Markets track fed funds futures and the CME FedWatch tool to gauge the probability of rate changes at upcoming meetings. The spread between market pricing and actual decisions drives interest rate volatility.
Key Takeaways
- The fed funds rate is the primary tool, but the Fed’s balance sheet (QE/QT) drives long-term rates and asset prices.
- IORB and ON RRP form the “floor system” that keeps the fed funds rate within the target range.
- Emergency facilities (Section 13(3)) give the Fed virtually unlimited crisis-fighting power.
- Forward guidance is arguably the Fed’s most powerful tool — expectations often move markets more than actual rate changes.
- Track economic indicators to anticipate which direction the Fed is likely to move next.
FAQ
What is the difference between the fed funds rate and the discount rate?
The fed funds rate is the target rate for banks lending to each other overnight.
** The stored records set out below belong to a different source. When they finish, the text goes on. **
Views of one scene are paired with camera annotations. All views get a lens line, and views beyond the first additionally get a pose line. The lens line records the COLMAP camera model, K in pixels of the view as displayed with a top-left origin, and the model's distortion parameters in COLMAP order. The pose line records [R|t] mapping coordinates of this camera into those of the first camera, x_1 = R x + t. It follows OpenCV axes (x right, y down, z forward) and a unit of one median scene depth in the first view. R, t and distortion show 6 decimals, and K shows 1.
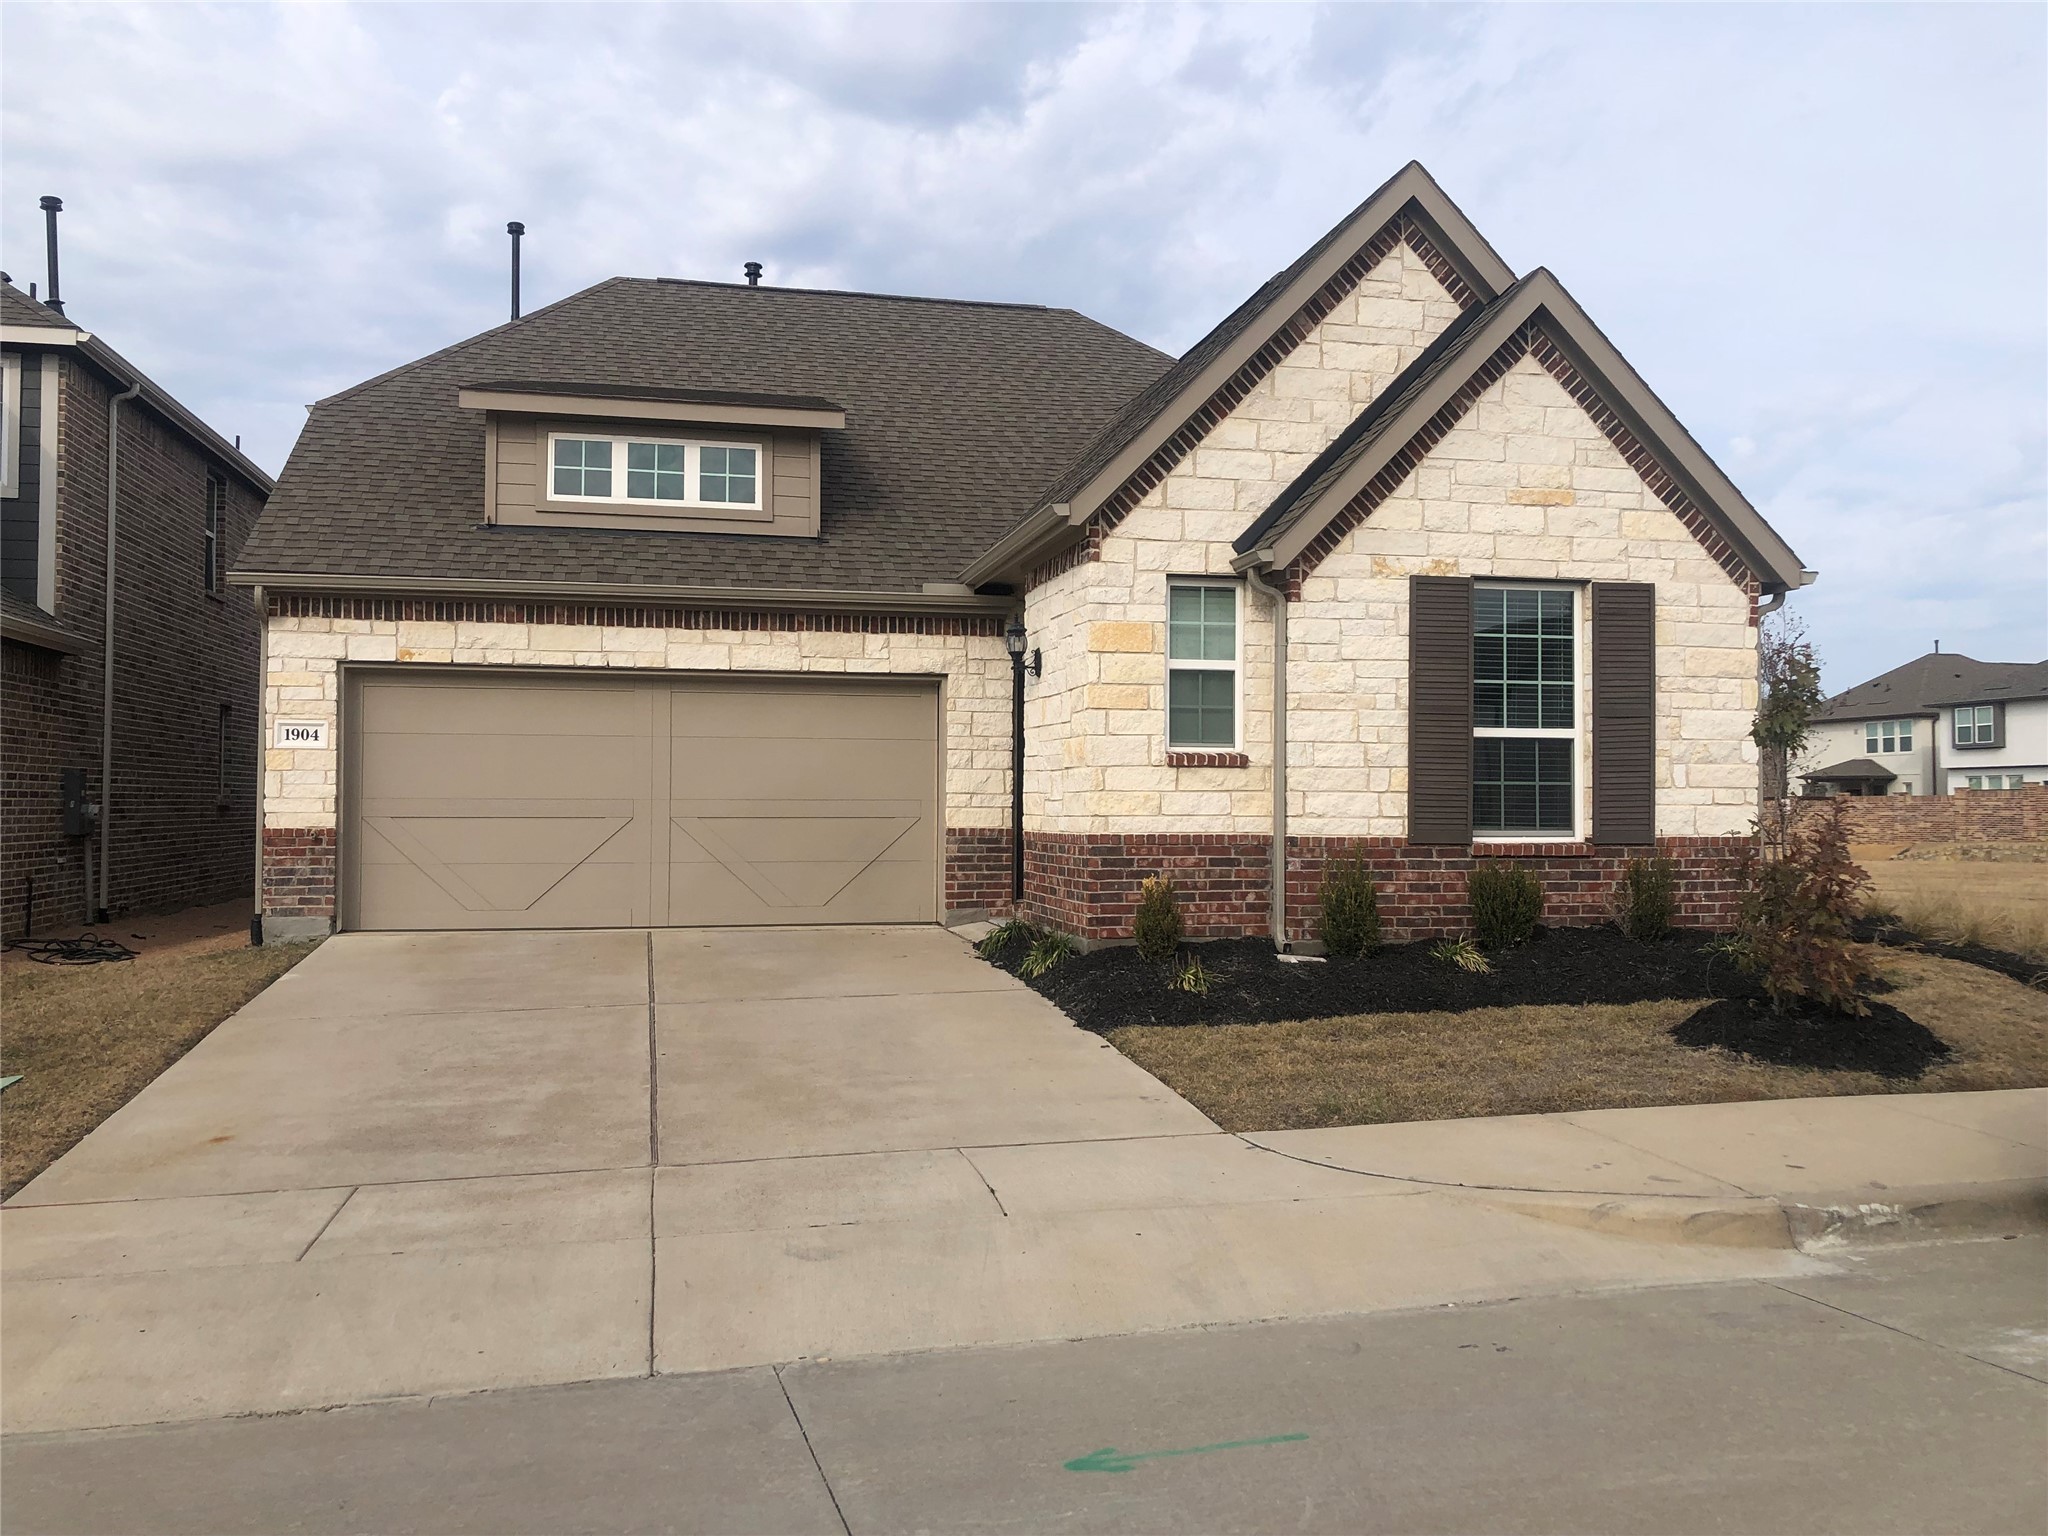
lens RADIAL K [[1659.0, 0, 1033.7], [0, 1659.0, 770.1], [0, 0, 1]] dist [0.039323, -0.041020]
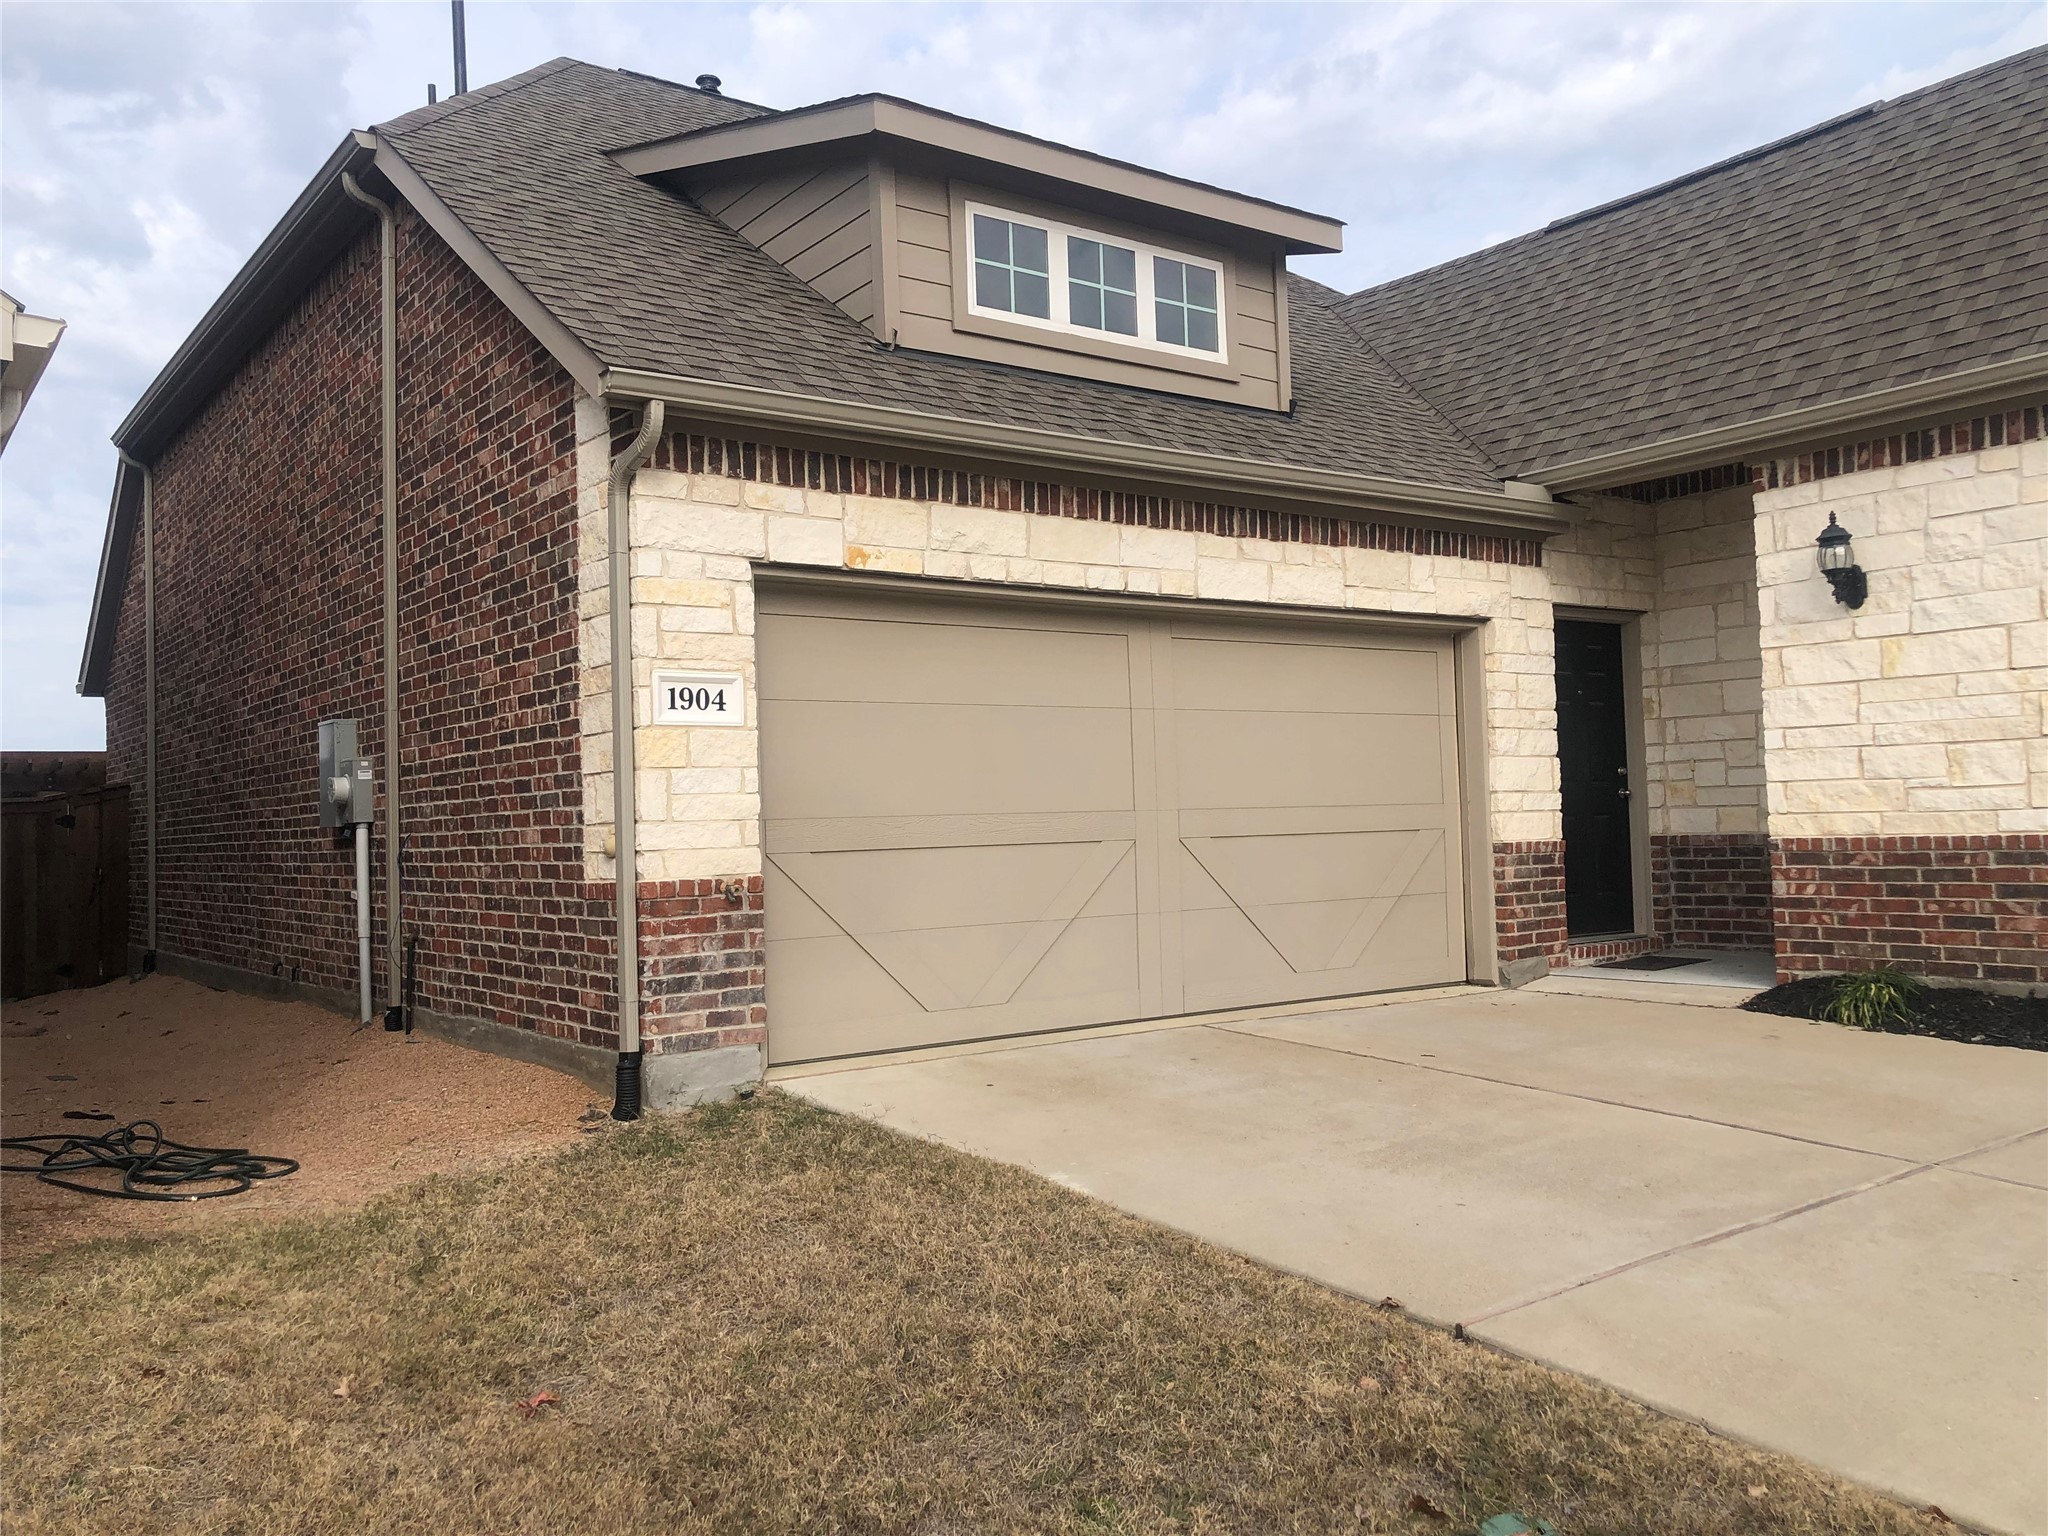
lens RADIAL K [[1659.0, 0, 1018.0], [0, 1659.0, 759.6], [0, 0, 1]] dist [0.039323, -0.041020]
pose [[0.919688, -0.014462, 0.392383, -0.522421], [0.023946, 0.999527, -0.019287, 0.009462], [-0.391919, 0.027134, 0.919600, 0.459318]]
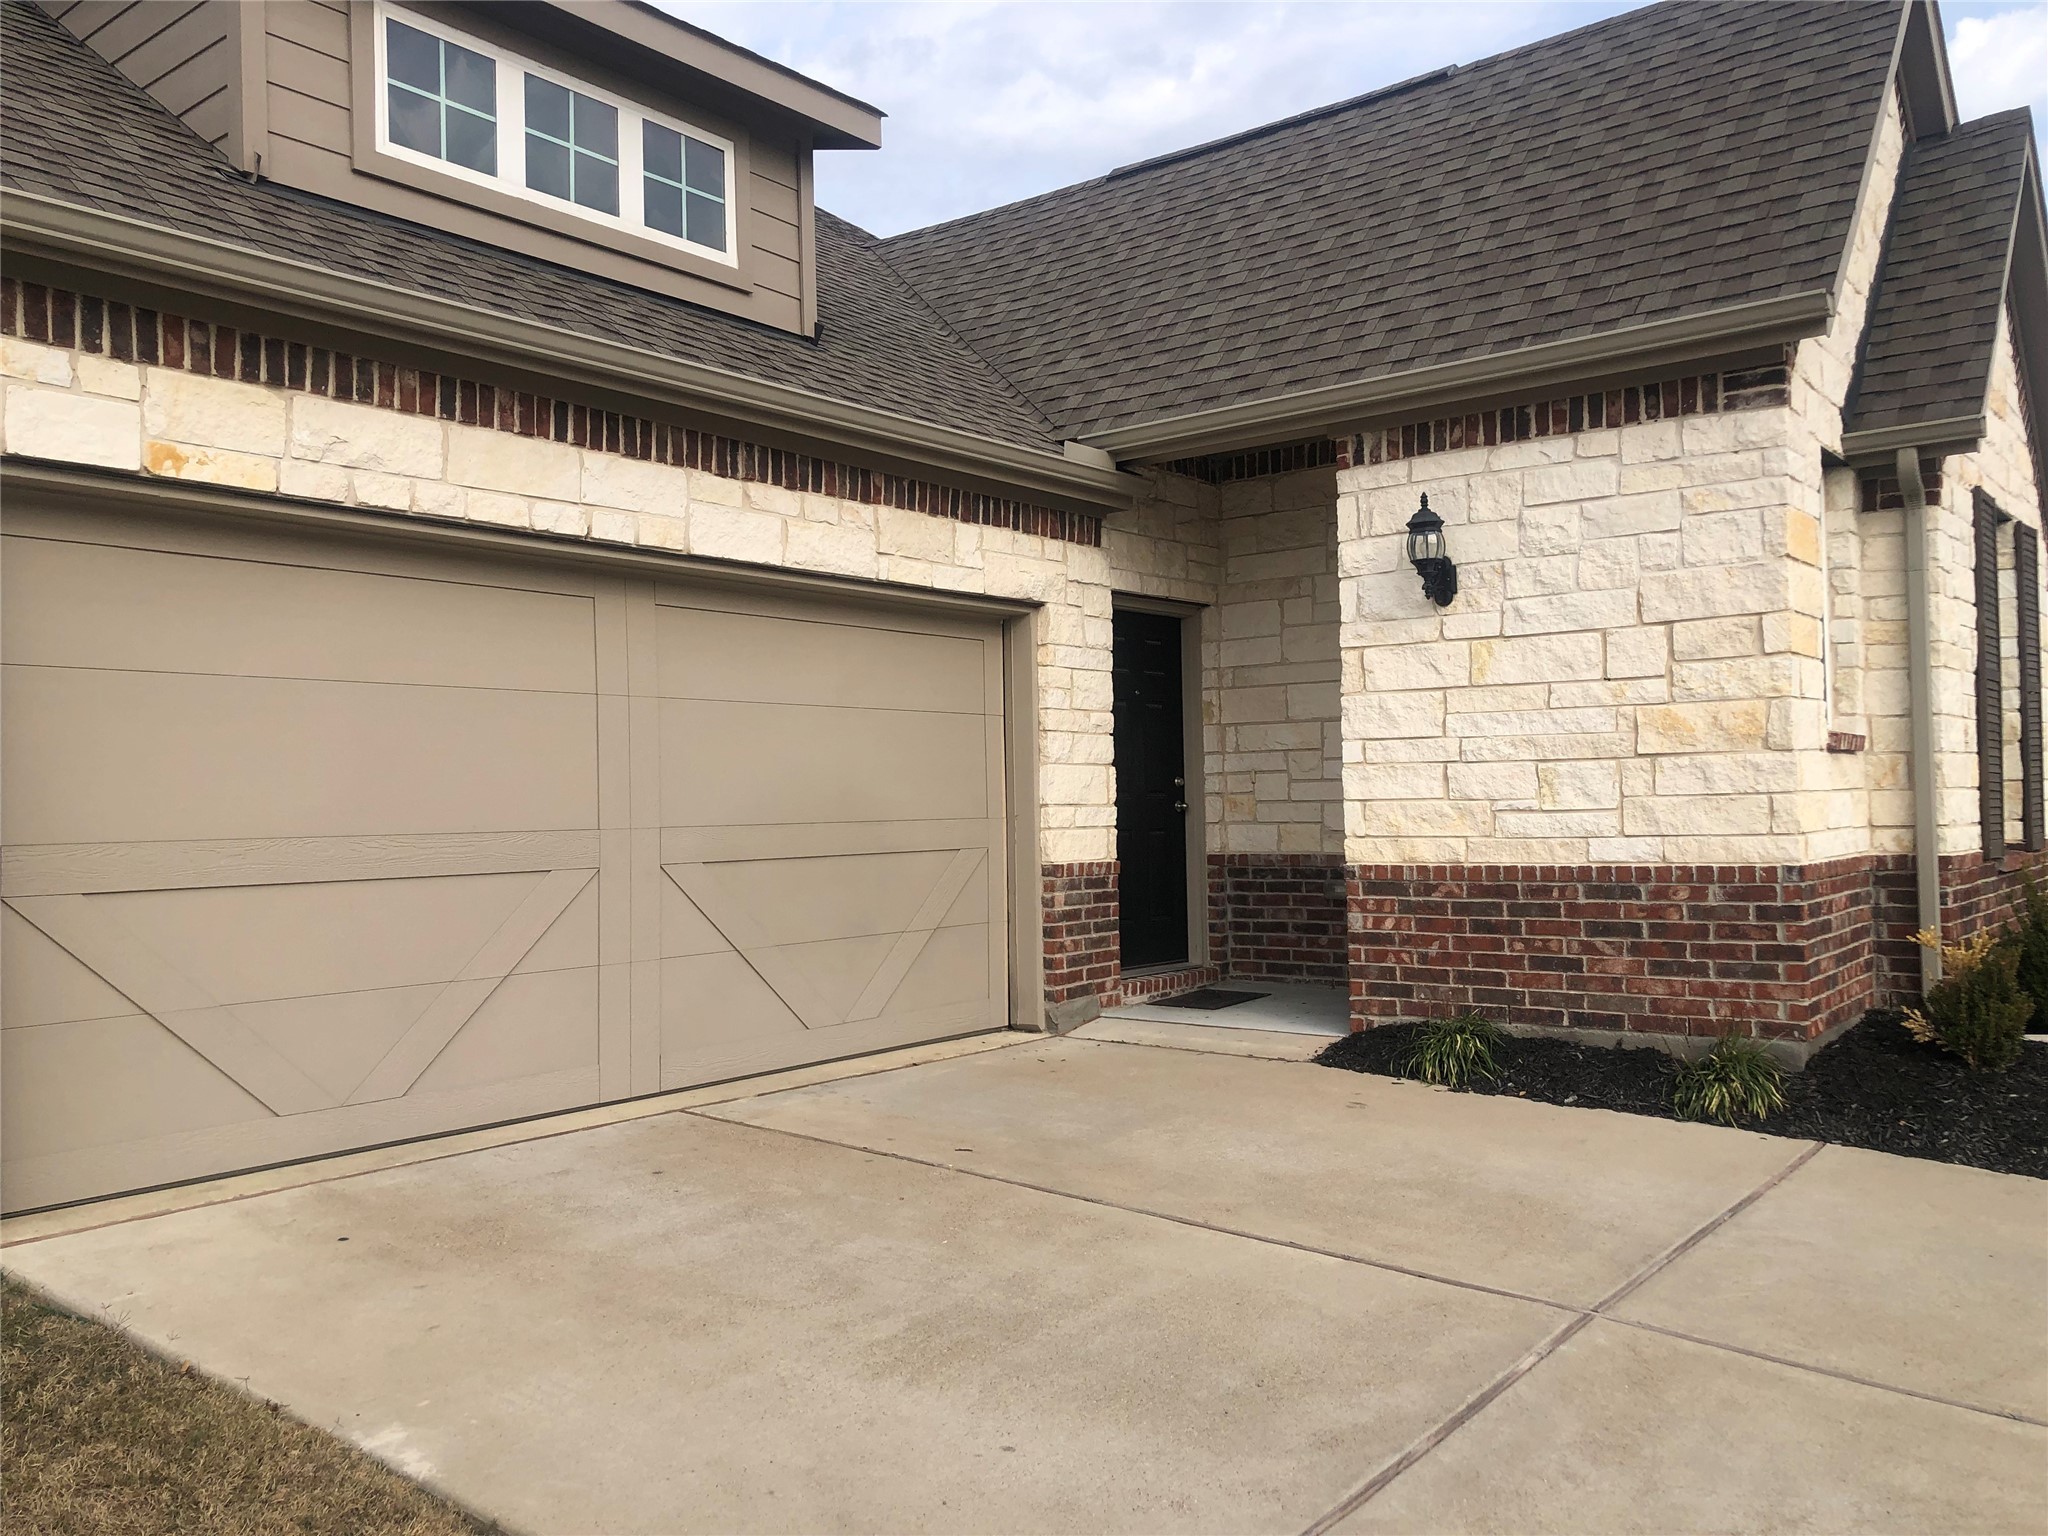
lens RADIAL K [[1659.0, 0, 1015.0], [0, 1659.0, 770.6], [0, 0, 1]] dist [0.039323, -0.041020]
pose [[0.781722, -0.003692, 0.623616, -0.443949], [0.008024, 0.999959, -0.004137, 0.004069], [-0.623576, 0.008238, 0.781720, 0.565399]]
The discount rate is the rate the Fed charges banks directly — it’s set above the fed funds rate and serves as a penalty rate for emergency borrowing.
How does quantitative easing affect the stock market?
QE pushes long-term interest rates down by buying bonds, which makes stocks relatively more attractive. It also injects reserves into the banking system, increasing liquidity that flows into risk assets.
What is the dot plot and why does it matter?
The dot plot shows each FOMC member’s projection for the fed funds rate at year-end. The median dot signals the committee’s expected rate path. Markets react sharply when the dots shift, especially if they diverge from futures pricing.
Can the Fed buy stocks?
The Fed is not authorized to buy equities under current law. During COVID, it purchased corporate bond ETFs through the SMCCF facility, which was the closest it came to equity-like purchases. The Bank of Japan, by contrast, does buy ETFs.
What happens when the Fed runs out of tools?
With rates at zero and QE at scale, the Fed can still use forward guidance, yield curve control, and negative rates (though the latter has been explicitly rejected). In extreme scenarios, fiscal policy (Congress) takes over as the primary stimulus tool.